Personally, I don’t think so, as Bitcoin aims to be neutral money, one that everyone can participate in, as long as you stick to the network rules.
But the ETFs are not so successful, because Wall Street has suddenly swallowed the orange pill.
It’s a money-making machine! Compared to other ETFs, such as VOO by Vanguard, they’re incredibly high-priced.
ETFs, generally speaking, have a low barrier to entry. Not only do you not have to stock pick, but the fees are often very appealing as well.
That is not the case with the majority of spot Bitcoin ETFs. There is even GBTC, which charges over 100 basis points! But the demand for Bitcoin in these circles is there, and these asset managers can profit from it.
This is why BlackRock and everyone else are pushing them so heavily. Don’t believe me? Watch my Substack Interview with Mark Connors, where he broke it down.
ETFs ushered in a new era for Bitcoin, but also a new type of Bitcoiner…
There Are Now Suit Bitcoiners
I saw this this year in Las Vegas. Compared to last year in Nashville, you saw more suits and people from Wall Street on the event floor.
We also saw the emergence of Bitcoin treasury companies. A typical playbook by suits to leverage an asset to the tits and make some sweet green in the form of stocks or bonds.
Now, I’m the first one to tell you that it is not a bad thing. As a matter of fact, during one of my numerous meetings, I discovered an additional perspective on Bitcoin.
One where ethics and morals play a lesser role than we often see in the Bitcoin community. Instead, all these folks care about are positive returns.
I don’t blame them; it’s the game they need to play. Not only to feed their families, but also to satisfy shareholders, investors, and ultimately their bosses.
What surprised me after these conversations is the speed at which people in finance instrumentalize Bitcoin. They excel at leveraging assets and creating value out of nothing to sell later.
The same happened with ETFs, where we now also have options, and for that matter, also with all these Bitcoin treasury companies.
You’re not buying Bitcoin if you hold shares in these firms. All you buy is exposure to the BTC price. OK, and maybe the next holiday home for one of the suits.
I’ll be intrigued to see if they stick around in the bear market. But for now, suits in Bitcoin is a new phenomenon.
The Perception Change
This was a rant up until this point (I warned you in the beginning), but this was an interesting topic to get off my chest.

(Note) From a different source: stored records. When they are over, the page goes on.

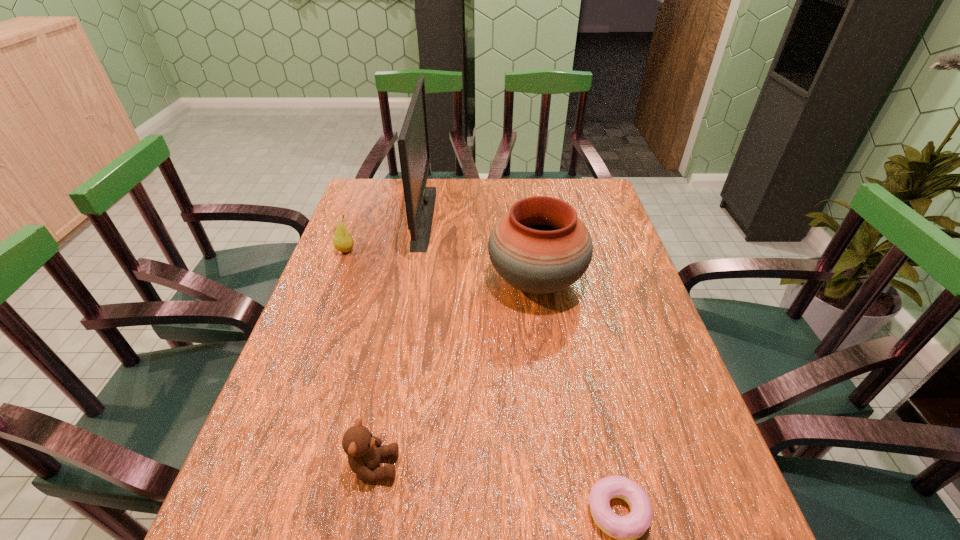
This screenshot has width=960, height=540. I want to click on unoccupied position between the teddy bear and the pottery, so click(455, 374).

This screenshot has width=960, height=540. What are the coordinates of `vacant area that lies between the teddy bear and the monitor` in the screenshot? It's located at (399, 341).

This screenshot has width=960, height=540. Find the location of `the closest object to the pottery`. the closest object to the pottery is located at coordinates (413, 142).

Identify the location of object that is the closest to the shortest object. This screenshot has width=960, height=540. (364, 451).

Where is `vacant space that satisfies the following two spatial constraints: 1. on the front-facing side of the fourth shortest object; 2. on the right side of the monitor`? vacant space that satisfies the following two spatial constraints: 1. on the front-facing side of the fourth shortest object; 2. on the right side of the monitor is located at coordinates (413, 282).

The height and width of the screenshot is (540, 960). Identify the location of free point that satisfies the following two spatial constraints: 1. on the front side of the pottery; 2. on the face of the teddy bear. (563, 467).

Find the location of a particular element. This screenshot has width=960, height=540. vacant region that satisfies the following two spatial constraints: 1. on the front-facing side of the second tallest object; 2. on the left side of the monitor is located at coordinates (413, 282).

Identify the location of vacant area in the image that satisfies the following two spatial constraints: 1. on the front-facing side of the monitor; 2. on the front side of the pear. (419, 251).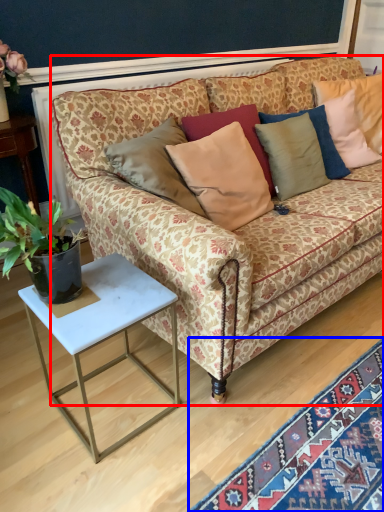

Politics, our everyday lives, and the world are changing. It would be foolish to believe that Bitcoin wouldn’t do the same.
And this is what I believe we will see in the coming years as well.
This new reality, involving paper Bitcoin, ETFs, or treasury companies, represents a step in the evolution of Bitcoin. Doesn’t mean that you have to participate; the choice is still up to you.
However, believing that we would forever stay in the same state as in 2009 is no longer the case.
And if you want to do so, all you need to do is hold Bitcoin in self-custody, which is what you should do anyway!